Data section section start

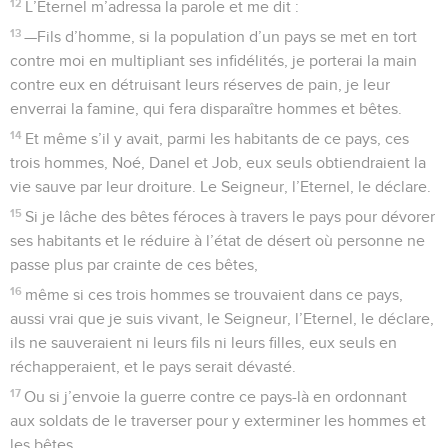
12
L’Eternel m’adressa la parole et me dit :
13
—Fils d’homme, si la population d’un pays se met en tort
contre moi en multipliant ses infidélités, je porterai la main
contre eux en détruisant leurs réserves de pain, je leur
enverrai la famine, qui fera disparaître hommes et bêtes.
14
Et même s’il y avait, parmi les habitants de ce pays, ces
trois hommes, Noé, Danel et Job, eux seuls obtiendraient la
vie sauve par leur droiture. Le Seigneur, l’Eternel, le déclare.
15
Si je lâche des bêtes féroces à travers le pays pour dévorer
ses habitants et le réduire à l’état de désert où personne ne
passe plus par crainte de ces bêtes,
16
même si ces trois hommes se trouvaient dans ce pays,
aussi vrai que je suis vivant, le Seigneur, l’Eternel, le déclare,
ils ne sauveraient ni leurs fils ni leurs filles, eux seuls en
réchapperaient, et le pays serait dévasté.
17
Ou si j’envoie la guerre contre ce pays-là en ordonnant
aux soldats de le traverser pour y exterminer les hommes et
les bêtes,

Data section section end

What is needed —
Quote the transcribed text from every row above word for word, leaving out the pictures.

Response to the exercise —
12
L’Eternel m’adressa la parole et me dit :
13
—Fils d’homme, si la population d’un pays se met en tort
contre moi en multipliant ses infidélités, je porterai la main
contre eux en détruisant leurs réserves de pain, je leur
enverrai la famine, qui fera disparaître hommes et bêtes.
14
Et même s’il y avait, parmi les habitants de ce pays, ces
trois hommes, Noé, Danel et Job, eux seuls obtiendraient la
vie sauve par leur droiture. Le Seigneur, l’Eternel, le déclare.
15
Si je lâche des bêtes féroces à travers le pays pour dévorer
ses habitants et le réduire à l’état de désert où personne ne
passe plus par crainte de ces bêtes,
16
même si ces trois hommes se trouvaient dans ce pays,
aussi vrai que je suis vivant, le Seigneur, l’Eternel, le déclare,
ils ne sauveraient ni leurs fils ni leurs filles, eux seuls en
réchapperaient, et le pays serait dévasté.
17
Ou si j’envoie la guerre contre ce pays-là en ordonnant
aux soldats de le traverser pour y exterminer les hommes et
les bêtes,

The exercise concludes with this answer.